● Task
Restate exactly the lines below, from the one containing "Greenwich Farmers Market" through the final line, and leave out the pictures.

(Source records)

*** Block opens ***

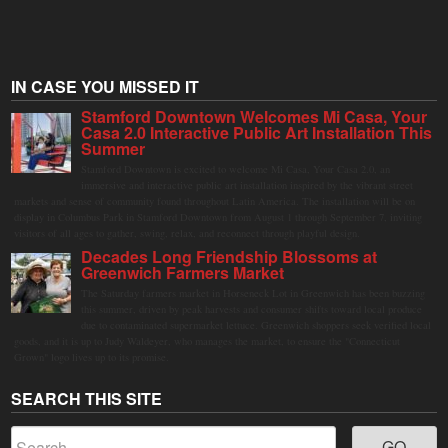
IN CASE YOU MISSED IT
Stamford Downtown Welcomes Mi Casa, Your
Casa 2.0 Interactive Public Art Installation This
Summer
Stamford Downtown is excited to welcome Mi Casa, Your Casa 2.0, an
immersive and interactive public art installation inspired by the vibrant street
markets and sense of community found throughout Latin America. The installation will be on
display in Columbus Park in Stamford Downtown from August 1 through September 7, inviting
visitors of all ages to gather, swing, relax, and reconnect through playful design.
Decades Long Friendship Blossoms at
Greenwich Farmers Market
The Saturday farmers market in Horseneck Lot in Greenwich has been buzzing
this summer, driven by peak harvests and consumer shifts toward local produce
due to contaminated supermarket lettuce. Greenwich shoppers seek verified local
goods, and it is up to Judy Waldeyer, who manages the market, to ensure the "Connecticut
Grown" logo lives up to its promise.
SEARCH THIS SITE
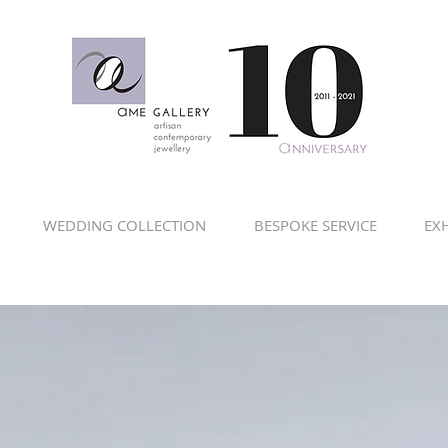
WEDDING COLLECTION
BESPOKE SERVICE
EXH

*** Block closes ***

● Response for this exercise
Greenwich Farmers Market
The Saturday farmers market in Horseneck Lot in Greenwich has been buzzing
this summer, driven by peak harvests and consumer shifts toward local produce
due to contaminated supermarket lettuce. Greenwich shoppers seek verified local
goods, and it is up to Judy Waldeyer, who manages the market, to ensure the "Connecticut
Grown" logo lives up to its promise.
SEARCH THIS SITE
WEDDING COLLECTION
BESPOKE SERVICE
EXH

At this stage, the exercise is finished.